Una despensa para los pobres. EDITORIAL

Editorial

 

Las imágenes son elocuentes: un grupo de personas se abalanzan sobre toneladas de despensas en la caja de un tráiler en una de las calles de Mazatlán, aparentemente la unidad de carga había sido abandonada por el chofer al verse descubierto. Acción Nacional aprovechó el viaje para asegurar que los alimentos eran de su contrincante político, sin que se haya logrado documentar a ciencia cierta.

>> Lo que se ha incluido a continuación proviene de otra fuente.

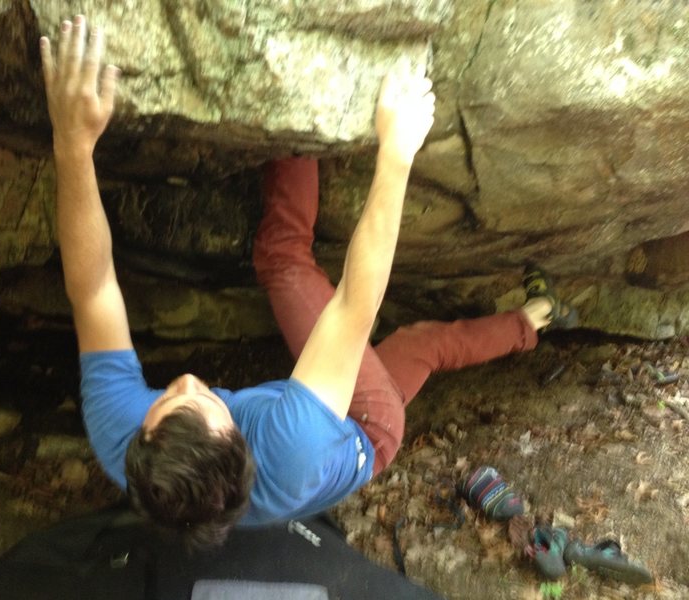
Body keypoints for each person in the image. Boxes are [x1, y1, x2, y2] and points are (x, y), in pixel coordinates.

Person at [40, 16, 561, 551]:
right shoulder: (293, 444)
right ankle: (300, 129)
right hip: (366, 426)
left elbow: (94, 288)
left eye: (168, 397)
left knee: (418, 346)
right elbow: (353, 307)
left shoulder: (121, 441)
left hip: (329, 437)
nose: (190, 380)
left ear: (141, 441)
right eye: (206, 402)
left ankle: (528, 320)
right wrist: (396, 154)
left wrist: (72, 146)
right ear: (244, 446)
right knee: (283, 257)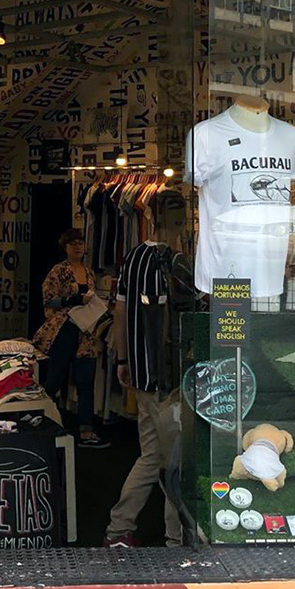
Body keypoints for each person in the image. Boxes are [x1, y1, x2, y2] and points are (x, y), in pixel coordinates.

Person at [104, 190, 190, 548]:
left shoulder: (133, 258)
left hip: (140, 371)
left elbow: (120, 311)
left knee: (152, 454)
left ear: (150, 217)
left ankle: (119, 528)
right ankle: (175, 537)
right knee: (175, 460)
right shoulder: (179, 263)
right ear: (181, 221)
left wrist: (123, 360)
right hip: (169, 377)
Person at [34, 229, 109, 450]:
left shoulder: (89, 272)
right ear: (65, 247)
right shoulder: (59, 271)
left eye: (80, 243)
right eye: (73, 243)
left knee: (86, 380)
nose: (77, 247)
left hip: (86, 331)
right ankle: (41, 419)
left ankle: (86, 430)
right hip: (64, 328)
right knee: (55, 377)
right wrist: (73, 299)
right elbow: (49, 299)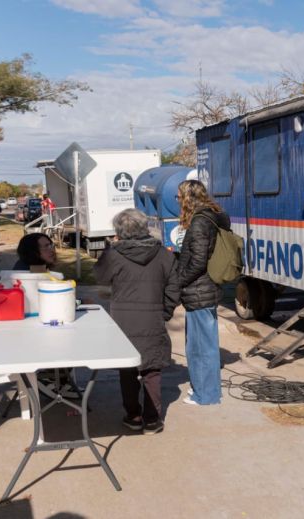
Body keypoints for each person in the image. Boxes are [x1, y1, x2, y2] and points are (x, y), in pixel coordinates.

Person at [94, 208, 180, 434]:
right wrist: (165, 311)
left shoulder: (112, 255)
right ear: (144, 228)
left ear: (119, 231)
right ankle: (152, 420)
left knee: (128, 369)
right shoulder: (164, 254)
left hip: (123, 319)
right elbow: (174, 287)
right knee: (152, 370)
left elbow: (101, 283)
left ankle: (133, 415)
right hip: (152, 317)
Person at [175, 180, 230, 406]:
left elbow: (198, 261)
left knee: (201, 347)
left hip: (199, 290)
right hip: (206, 288)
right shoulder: (213, 215)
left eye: (179, 196)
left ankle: (206, 395)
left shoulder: (199, 222)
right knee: (201, 345)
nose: (178, 200)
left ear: (188, 197)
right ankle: (203, 389)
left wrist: (178, 281)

Más allá de que el PRI o el Partido Verde sean los patrocinadores de tan preciada carga –se habló de dos, tres tráileres abandonados, nadie que haga algo legal abandona una unidad así-, el asunto no es solo para usarse para presentar denuncias a los órganos electorales, porque ya sabemos que de todos modos no pasa nada, sino para tocar el tema que es una realidad: la chusma peleando por una parte del botín es solo un síntoma social de lo que es la clase política mexicana, y desde luego la de Sinaloa. Una sociedad que pelea una despensa en medio de empellones, es una que ha sido empobrecida y envilecida

La campaña ya terminó, y lo que flota en el ambiente es que no hubo propuestas reales, un proyecto de Estado, un plan que saque a nuestra entidad del atraso no solo en la economía de sus ciudadanos, sino también de las esferas violentas que al cierre del primer cuatrimestre ubican a Sinaloa como el cuarto estado con más homicidios dolosos de la República.

El narcotráfico y todo lo que conlleva, como la violencia, el uso de jóvenes como carne de cañón (muchos de los asesinatos son de puros jóvenes), el consumo de drogas, el narcomenudeo y la violencia generalizada no fue tema de ninguno. Un tema ausente.

Ya pasamos de las promesas a las acciones. Este domingo saldrán a las calles los ejércitos de los partidos, sobre todo del PRI, y ahí se verá el verdadero poder y dinero que el partido oficial ostenta: si nada más para un distrito es capaz de enviar tres tráileres repletos de despensas, imagínese para los 18 municipios.

Lo malo es que la gente no actúa con su voto, y lo deseable es que ya no exista esa sociedad que observamos cuando desvalijaban una caja del producto que transportaba. No debe existir un Sinaloa donde a los pobres se le sigue usando como borregos para que los poderosos se sigan manteniendo con el privilegio de la corrupción, impunidad y desvergüenza.

Pero ese Sinaloa existe, duele a veces, porque la justicia solo está para unos cuantos con acceso a los dineros.

Hay que preguntarle a Irma Moreno Ovalles, del Distrito 16, por qué no le da vergüenza renunciar a su candidatura ahora que se comprobó que falsificó su carta de residencia, apoyada por funcionarios del Ayuntamiento que dejó para irse a la diputación… ¿Habitamos el país de los cínicos?